[Dataset entries]
-*-
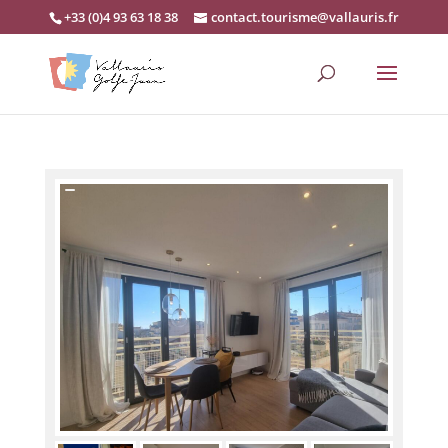
+33 (0)4 93 63 18 38
contact.tourisme@vallauris.fr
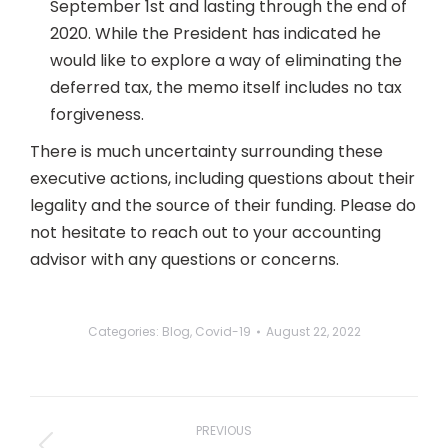
September 1st and lasting through the end of
2020. While the President has indicated he
would like to explore a way of eliminating the
deferred tax, the memo itself includes no tax
forgiveness.
There is much uncertainty surrounding these
executive actions, including questions about their
legality and the source of their funding. Please do
not hesitate to reach out to your accounting
advisor with any questions or concerns.
Categories:
Blog
,
Covid-19
August 22, 2022
Post
navigation
PREVIOUS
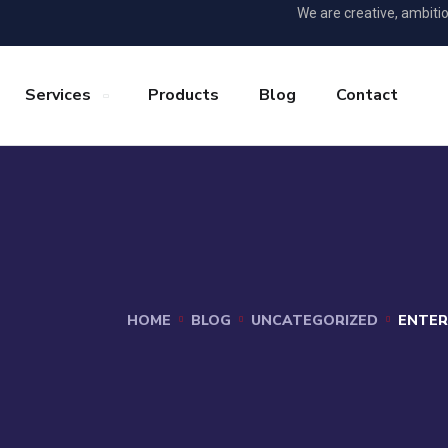
We are creative, ambiti
Services
Products
Blog
Contact
HOME
BLOG
UNCATEGORIZED
ENTER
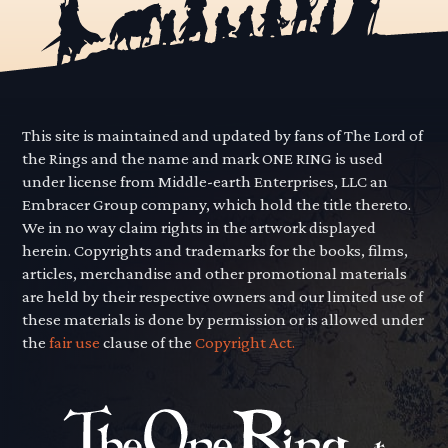
This site is maintained and updated by fans of The Lord of
the Rings and the name and mark ONE RING is used
under license from Middle-earth Enterprises, LLC an
Embracer Group company, which hold the title thereto.
We in no way claim rights in the artwork displayed
herein. Copyrights and trademarks for the books, films,
articles, merchandise and other promotional materials
are held by their respective owners and our limited use of
these materials is done by permission or is allowed under
the
fair use
clause of the
Copyright Act.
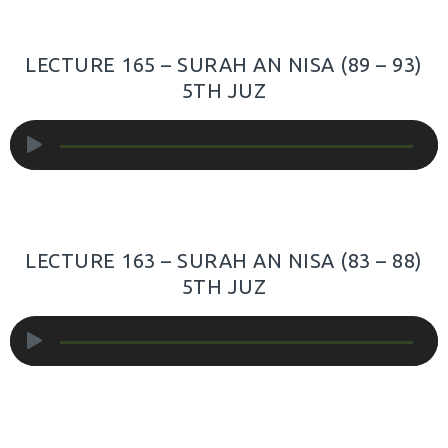
LECTURE 165 – SURAH AN NISA (89 – 93)
5TH JUZ
Audio
Player
LECTURE 163 – SURAH AN NISA (83 – 88)
5TH JUZ
Audio
Player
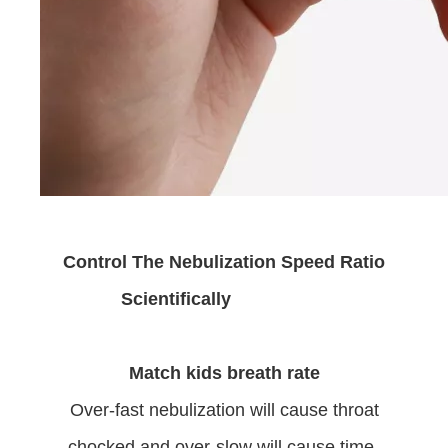
Control The Nebulization Speed Ratio
Scientifically
Match kids breath rate
Over-fast nebulization will cause throat
chocked and over-slow will cause time-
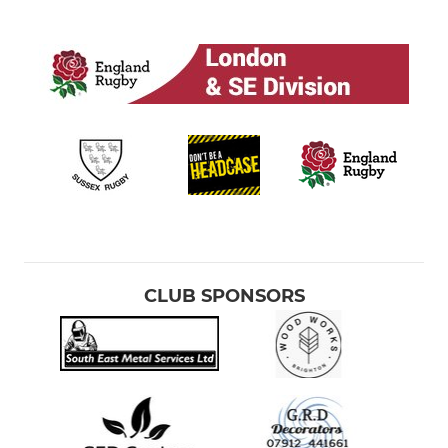
CLUB SPONSORS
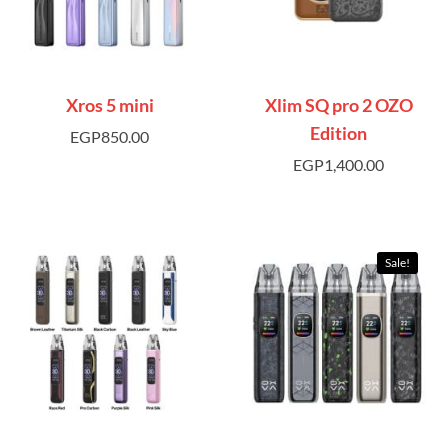
Xros 5 mini
Xlim SQ pro 2 OZO
Edition
EGP
850.00
EGP
1,400.00
Sale!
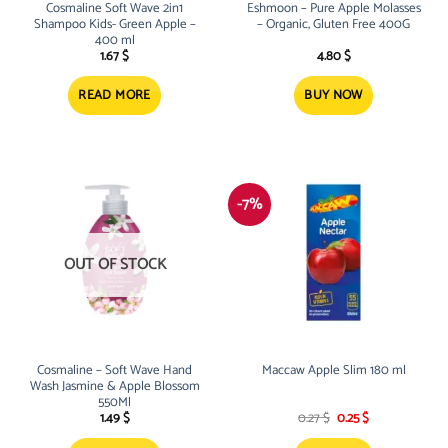
Cosmaline Soft Wave 2in1
Eshmoon – Pure Apple Molasses
Shampoo Kids- Green Apple –
– Organic, Gluten Free 400G
400 ml
1.67
$
4.80
$
READ MORE
BUY NOW
-7%
OUT OF STOCK
Cosmaline – Soft Wave Hand
Maccaw Apple Slim 180 ml
Wash Jasmine & Apple Blossom
550Ml
Original
Current
1.49
$
0.27
$
0.25
$
price
price
was:
is:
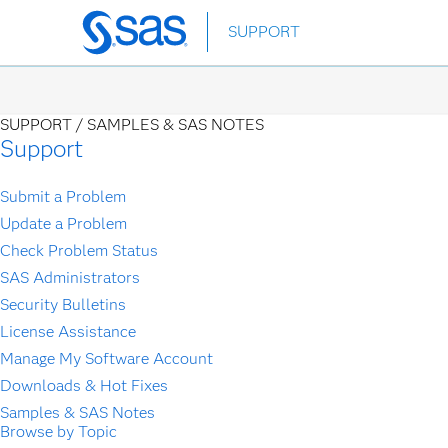
Skip
SUPPORT
to
main
content
SUPPORT /
SAMPLES & SAS NOTES
Support
Submit a Problem
Update a Problem
Check Problem Status
SAS Administrators
Security Bulletins
License Assistance
Manage My Software Account
Downloads & Hot Fixes
Samples & SAS Notes
Browse by Topic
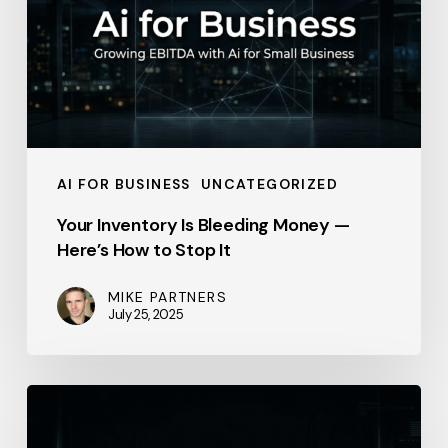
Money
—
Here’s
How
to
Stop
AI FOR BUSINESS
UNCATEGORIZED
It
Your Inventory Is Bleeding Money —
Here’s How to Stop It
MIKE PARTNERS
July 25, 2025
Thomson
Reuters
-*-
- Required action: Extract every line in the entries above that contains the string "SURAH", matching case exactly.

- Worked solution:
LECTURE 165 – SURAH AN NISA (89 – 93)
LECTURE 163 – SURAH AN NISA (83 – 88)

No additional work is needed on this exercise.